The researchers say that their study demonstrates the efficiency of snakes in turning waste into usable products, and highlights the opportunities to farm snakes for food in countries where snake meat is culturally acceptable. But, they don’t have high hopes that Western countries will adopt python farming any time soon.

“I think it will be a long time before you see python burgers served up at your favorite local restaurant,” said Shine.

The study was published in the journal Scientific Reports.

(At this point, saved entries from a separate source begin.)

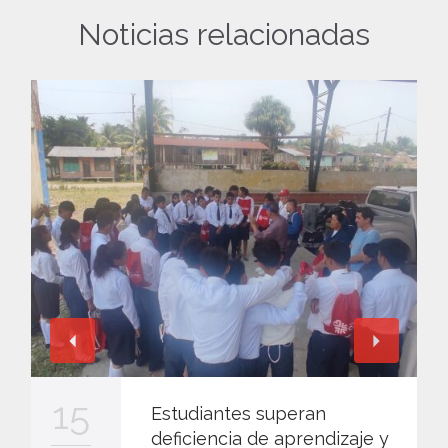
Noticias relacionadas
15
Estudiantes superan
deficiencia de aprendizaje y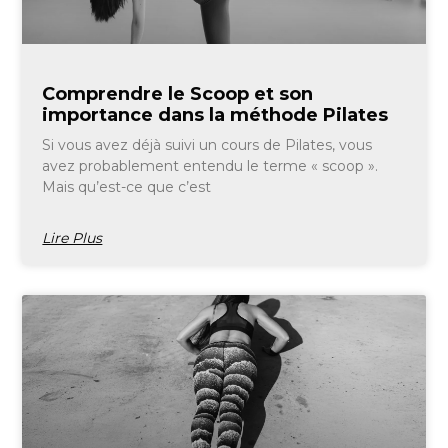
Comprendre le Scoop et son
importance dans la méthode Pilates
Si vous avez déjà suivi un cours de Pilates, vous
avez probablement entendu le terme « scoop ».
Mais qu’est-ce que c’est
Lire Plus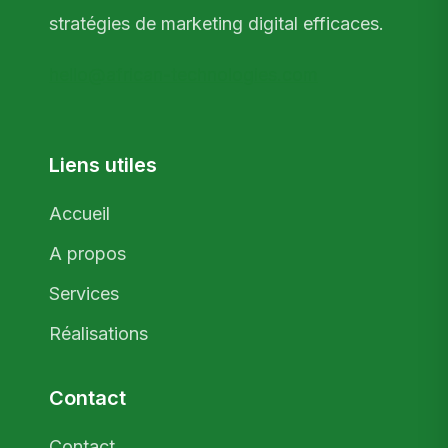
stratégies de marketing digital efficaces.
hello@african-technologies.com
Liens utiles
Accueil
A propos
Services
Réalisations
Contact
Contact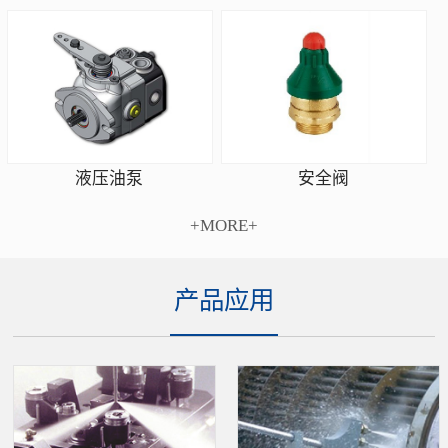
安全阀
液压油泵
+MORE+
产品应用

Source: Macquarie University

I think this raises some interesting points but I see some flaws in the argument. Being cold blooded and needing less energy for heat is useful but much of their diet is endothermic which re-introduces many of the issues the researchers hope to help solve if the snakes food source is to also be farm raised. It is one additional degree of separation: (crops > animals > humans) vs (crops > animals > snakes > humans). It makes more sense if volume is low enough where their food source is mostly just wild rodents eating crops but it doesn't scale as high as modern US agriculture. Side note: I have been so conditioned with the word "delicacy" that it just means "stuff I would never eat" at this point.
I’m a vegetarian who would’ve willing to try it, just to gauge its viability re western tastes, but Daishi raises an important point which should be addressed which is scaleability. Seems like it would be easier to nudge the western palette towards GMO fungi that simulate meat (like meati™️ or various yeast like foodstuffs) as well as easier to scale.
In terms of energy efficiency, it is most efficient to eat plant matter.
Then meat which has consumed plant matter.
Meat which survives on 'waste' meat can only be inefficient.
We might get a short reptile food fad, but it will not be sustained because it will not be sustainable (or cost-effective).
I've eaten snake meat before, and it ain't bad. We used to hunt rattlesnakes in NoCal for that purpose. Breaded and fried, it's pretty tasty. I see this as a solution for the explosion of pythons in Florida.
Geologists, when working in the field, often have to eat from the land, and the ones with whom I have discussed eating snake all have liked it. I know a Canadian who was a vegan, and was always pale and looked unhealthy. A few years later I saw him and he looked good, and I asked what had changed, and he said that he had discovered meat, especially snake! He now "lusts after snake" since he says it is delicious.
Most animals taste of what they eat so I don't know how this applies to snake meat. But I'm not rushing out to find some.
The gentleman who posted here who caught rattlesnake in Northern California and ate it breaded and fried, wouldn't that change the taste totally?
DJ's "Feed Me Doggie"
Steveofthenw, I have just got to tell my wife that the pythons in Florida are exploding! Does DeSanta Claws know that? (He's probably taking credit for feeding them TNT, ain't he?) "It's a brave new world after all!"
Steven has the relevant answer because the big picture isn't future python meat sources, its only strong value is in open season hunting on that invasive problem in Florida and anywhere snakes are not welcome.
Adrian Akau
Python jerky is already being sold on Amazon: "Our Python Jerky is made in small batches in the USA to meet the highest quality standards. We are committed to delivering the very best jerky to your table."
Put that ground python next to the ground turkey, see which one people pick. If you're tired of turkey, you'll take the snake.